**ВЫБРАННЫЙ ОТРЫВОК:**
++++++++++

Туранцы запросили мира, но тут новый иранский царь КейКавус, соблазненный Ахриманом, решил напасть на северных соседей, живших к югу от Каспийского моря. Ростем отказался принимать участие в несправедливой войне, иранцы были разбиты, царь и его полководцы пленены. Тут, однако, Ростем решил выручить неразумного царя и отправился в путь.
В дороге он на пару с Рехшем совершил множество подвигов – «семь приключений Ростема»: конь убил напавшего на него гигантского льва, помог Ростему сразить дракона. Потом Ростем умертвил коварную колдунью, явившуюся пред его очи в облике прекрасной девы, взял в плен витязя Авлада, победил великана-дива Эрженга, оторвав тому голову, убил Белого дива (полный набор врагов эпического героя: лев, дракон, колдунья, богатырь, дивы). Потом следовали бесчисленные победы над многочисленными врагами-людьми – туранцами, извечными недругами Ирана.
Красавица туранка родила от Ростема Сохраба (Сухраба), поражавшего воображение людей уже в младости:
- Лишь месяц младенцу, а кажется год.
- В три года о грохоте битв он мечтал;
- На пятом отвагой героя блистал;
- А в десять уж был он сильнейшим в краю,
- Никто не дерзал с ним тягаться в бою.

++++++++++

**РАЗДЕЛ ДАННЫХ:**
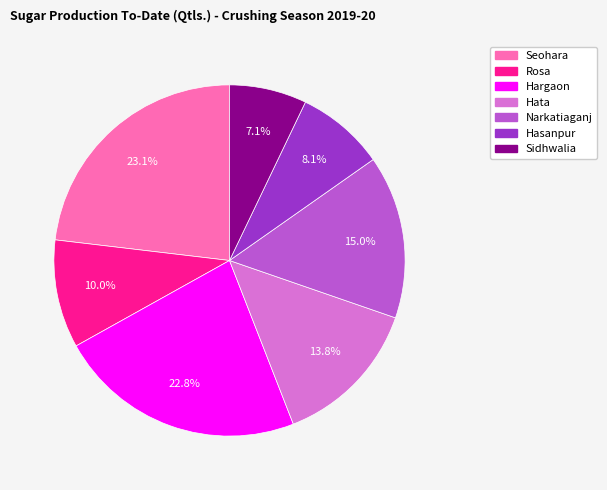

Does Seohara represent more than half of the total?

No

++++++++++

**ЗАДАНИЯ ДЛЯ ВЫПОЛНЕНИЯ:**
**A)** Ответьте на вопросы по отрывку о Ростеме:
(i) Кто соблазнил нового иранского царя напасть на северных соседей?
(ii) Какого витязя Ростем взял в плен в дороге?
(iii) В каком возрасте Сохраб уже был сильнейшим в краю?
**B)** Определите, соответствует ли каждое утверждение отрывку о Ростеме:
(i) Ростем с самого начала участвовал в войне против северных соседей.
(ii) Конь помог Ростему сразить дракона.
(iii) Колдунья явилась Ростему в облике старухи.
**C)** Продолжите отрывок о Ростеме, начиная сразу после его последней строки.

**ОТВЕТЫ К ЗАДАНИЯМ:**
**A)**
(i) Ахриман.
(ii) Авлада.
(iii) В десять лет.

**B)**
(i) Нет: «Ростем отказался принимать участие в несправедливой войне».
(ii) Да: «помог Ростему сразить дракона».
(iii) Нет: «явившуюся пред его очи в облике прекрасной девы».

**C)**
Возмужав, Сохраб возглавил туранцев в войне против Ирана, захватил Белую крепость, защитники которой ушли через подземный ход. Сохраб побеждал иранцев до тех пор, пока не столкнулся с Ростемом, не зная, что тот – его отец (мотив: бой отца с сыном). Первый поединок не выявил победителя.
Во второй раз сын одолел отца, повалил его наземь и хотел обезглавить, но Ростем убедил противника, что настоящий боец не вправе при первой победе добивать поверженного и должен отложить сведение счетов до следующего успеха. Ну что сказать – этика классического героя, не чуждающегося коварства!
Но в третьем сражении верх взял Ростем. Умирая, Сохраб пригрозил своему убийце, в прошлый раз прибегнувшему к обману:
- Найдется кому средь воителей снесть
- Ростему, бойцу знаменитому, весть:
- Сохраб в поединке повергнут во прах,
- Он умер со словом – Ростем – на устах.
Узнав, что убил собственного сына, Ростем впал в великую печаль, а мать Сохраба покончила с собой.
У Кей-Кавуса от одной из младших жен был сын Сиявуш. Его попыталась соблазнить старшая жена Судабе, а получив, отказ, обвинила юношу в изнасиловании (мотив Грозной Матери в аспекте мачехи). Сиявуш путем испытания оправдывается и возвращает доверие отца. Потом закручивается интрига с туранским двором – Сиявуш пытается выступать своего рода посредником между родственными ему царскими домами, но, вновь оклеветанный, уже в Туране, погибает от руки палача. Уже после смерти Сиявуша рождается сын, будущий царь Ирана Кей-Хосров.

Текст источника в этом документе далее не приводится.